Folgt man dem Sozialwissenschaftler Manfred Kleine-Hartlage und seinem Lexikon der politischen Kampfbegriffe „Die Sprache der BRD“ (15), so wäre es denkbar, dass nicht einmal die Begriffswahl des besagten Terminus eine zufällige Schöpfung wäre. Laut Kleine-Hartlage ist der Begriff von sogenanntem „Hass“ eine Zuschreibung, die insbesondere dann erfolgt, wenn es darum geht, einen Inhalt beziehungsweise einen Diskussionsteilnehmer von vornherein zu diskreditieren; den Hinweis, dass es selbstverständlich echten Hass gibt, stellt Kleine-Hartlage sehr wohl in Rechnung. Der Hass-Begriff diene an dieser Stelle dazu, der Gegenseite ein moralisches Defizit zu unterstellen. Dieses mache es möglich, die inhaltliche Würdigung der Argumente und somit auch die inhaltliche Debatte zu vermeiden. Die Zuschreibung von sogenanntem Hass als tragendes Motiv der Gegenseite werde somit Rechtfertigung und Schutzmechanismus politischer Akteure.

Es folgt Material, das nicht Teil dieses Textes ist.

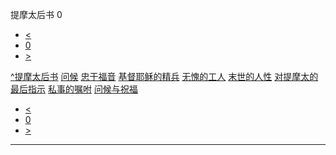 ﻿





 提摩太后书 0




* [<](bible/GEN01.md)
* [0](bible/2TI.md)
* [>](bible/GEN01.md)



[^](bible/index.md)[提摩太后书](2TI01.htm#V0)
[问候](bible/2TI01.md#V0)
[忠于福音](bible/2TI01.md#V2)
[基督耶稣的精兵](bible/2TI02.md#V0)
[无愧的工人](bible/2TI02.md#V13)
[末世的人性](bible/2TI03.md#V0)
[对提摩太的最后指示](bible/2TI03.md#V9)
[私事的嘱咐](bible/2TI04.md#V8)
[问候与祝福](bible/2TI04.md#V18)

* [<](bible/GEN01.md)
* [0](bible/2TI.md)
* [>](bible/GEN01.md)





---









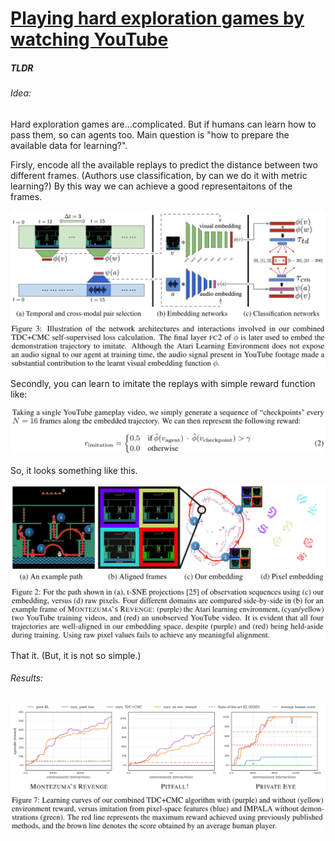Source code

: # [Playing hard exploration games by watching YouTube](https://arxiv.org/abs/1805.11592)

##### TLDR

###### Idea:

Hard exploration games are...complicated. But if humans can learn how to pass them, so can agents too. Main question is "how to prepare the available data for learning?".

Firsly, encode all the available replays to predict the distance between two different frames. (Authors use classification, by can we do it with metric learning?) By this way we can achieve a good representaitons of the frames. 

![alt text](./1805_youtube/f3.png)

Secondly, you can learn to imitate the replays with simple reward function like:

![alt text](./1805_youtube/reward.png)

So, it looks something like this.

![alt text](./1805_youtube/f2.png)

That it. (But, it is not so simple.)

###### Results:

![alt text](./1805_youtube/f7.png)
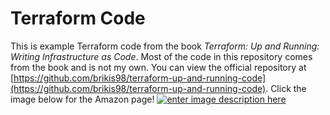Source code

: # Terraform Code
This is example Terraform code from the book *Terraform: Up and Running: Writing Infrastructure as Code*. Most of the code in this repository comes from the book and is not my own. You can view the official repository at [https://github.com/brikis98/terraform-up-and-running-code](https://github.com/brikis98/terraform-up-and-running-code). Click the image below for the Amazon page!
[![enter image description here](https://images-na.ssl-images-amazon.com/images/I/51ycjTQzt-L._SX379_BO1,204,203,200_.jpg)](https://www.amazon.com/Terraform-Running-Writing-Infrastructure-Code/dp/1491977086)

Zieht man die letztgenannten Punkte in Betracht, so lässt sich vermeintlich der Schlüsselstein für den Begriff der Hassrede und seine mediale Inflationierung finden. Die Genese eines neuen Begriffes, der ein — dem Augenschein nach — neues soziales Phänomen darstellt und hiermit neue Gefahren suggeriert, könnte politische Veränderungen möglich machen, die zuvor unmöglich waren — einschließlich der manifesten Einschränkung von Freiheitsrechten. So wird auch erklärbar, dass das Hate-Speech-Gespenst zur Halloweenzeit durch den US-Wahlkampf getrieben wurde. Die Anbahnung deutscher Meldestellen für Hassrede im Netz lässt hier eine ähnliche Stoßrichtung vermuten.
Der Begriff Hate Speech macht scheinbar möglich, was zuvor noch unmöglich war. Somit liegt leider nahe, dass der Begriff weniger von seiner Bedeutung als vielmehr von seiner Intention her verstanden werden muss.